What Do I Need To Know About This Data?
01 May 2020 -
When I first decided to teach myself some data science concepts by analyzing Phish data and making some predictive models, I had seen enough data online to know that there was a version of a database somewhere that listed all setlists. I looked into and saw that the main two being used were phish.net and phish.in. phish.net seems more comprehensive and standardized, but it seems like it isn’t open source due to their relationship with the Mockingbird Foundation. Phish.in has some missing shows and quirks in the data but includes track lengths which will be important to some of the project ideas I have. I didn’t want to spend my first few hours with the dataset looking for of its flaws so I jumped into my first two projects, weekday bias and showing song frequency over time.
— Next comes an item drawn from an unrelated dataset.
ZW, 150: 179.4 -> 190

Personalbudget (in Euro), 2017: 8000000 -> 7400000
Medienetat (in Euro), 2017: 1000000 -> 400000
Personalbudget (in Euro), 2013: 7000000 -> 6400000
But, before I published anything, I thought it best to look into how messy the data really was.
Missing Shows
Phish.in doesn’t have all the shows Phish has played with known setlists. So, inherently there will be songs missings from totals. Fortunately, most of these shows are in the 1989 - 1992 range when they were playing tons of shows so it won’t have as big of an impact on any data trends than if a large chunk of 3.0 shows were missing. Phish.in also includes a bunch of extra shows like festival soundchecks and TV appearances. Since these are usually only a handful of songs, it shouldn’t have a big impact on data trends either. I will need to drop these shows from some of the data sets when I get to some of the modeling ideas I have.
Lost in the Segues
Phish.in is sourced from audience recordings and the tracks from those recordings are then titled by whoever is processing the recording for upload. This leads to a lot of inconsistency around track titles. It looks like jcraigk and the people who put together phish.in did a great job of creating song aliases so that differences in spelling, spacing, and capitalization are almost completely fixed. The bigger issue comes from inconsistency in how tracks are broken up. For example, about half of the time a Alumni > Letter to Jimmy Page > Alumni sandwich is listed as one track and the other half it is broken up. There are also over 20 YEMs that have segues into other songs and back. I didn’t even try to count the number of times that Hold Your Head Up shows up in the list of 604 tracks with segues in the title. It’s a lot. This is definitely a pretty significant issue in some projects where I’m comparing frequency of songs played. I’m not yet sure how I would fix that within my own database while maintaining all the other data like set placement and song duration. And, I doubt that will be fixed by anyone else on the project because splitting up 604 tracks for listening is not going to be worth anyone’s time. For some projects, it might be worth spending some time accounting for these 604 tracks manually before publishing anything.
Long and Short Tracks
Another component the data is how the inconsistency above impacts track duration. On the high end, eight tracks that are longer than thirty minutes (of 54 total tracks more than 30min) and thirty one of the tracks between twenty and thirty minutes (of 471 total tracks) contain a segue and at least two songs. Some of these are straightforward like Harry Hood > Fireworks Jam would be considered one song by current conventions. And others will need a closer look like Tweezer > Kung > Tweezer. There are also some tracks with dead space between songs that would artificially inflate the length of some tracks. On the low end it is a bit more complicated. Due to the audience recordings, there are a ton of tracks that are cut short and not full versions of songs. The biggest extreme is the three second Reba on 3/11/90. But, there are also tons of short versions of songs as part of segue-fests, including three Simple tracks on 6/17/94, one being only ten seconds long. I don’t think there’s a simple answer in determining which of these issues to drop as outliers, I’ll figure that out when I get to that project.
Overall, the data is definitely tricky but it doesn’t seem any more complicated than a typical data set I might encounter in the education field, so it will be good practice to clean it up.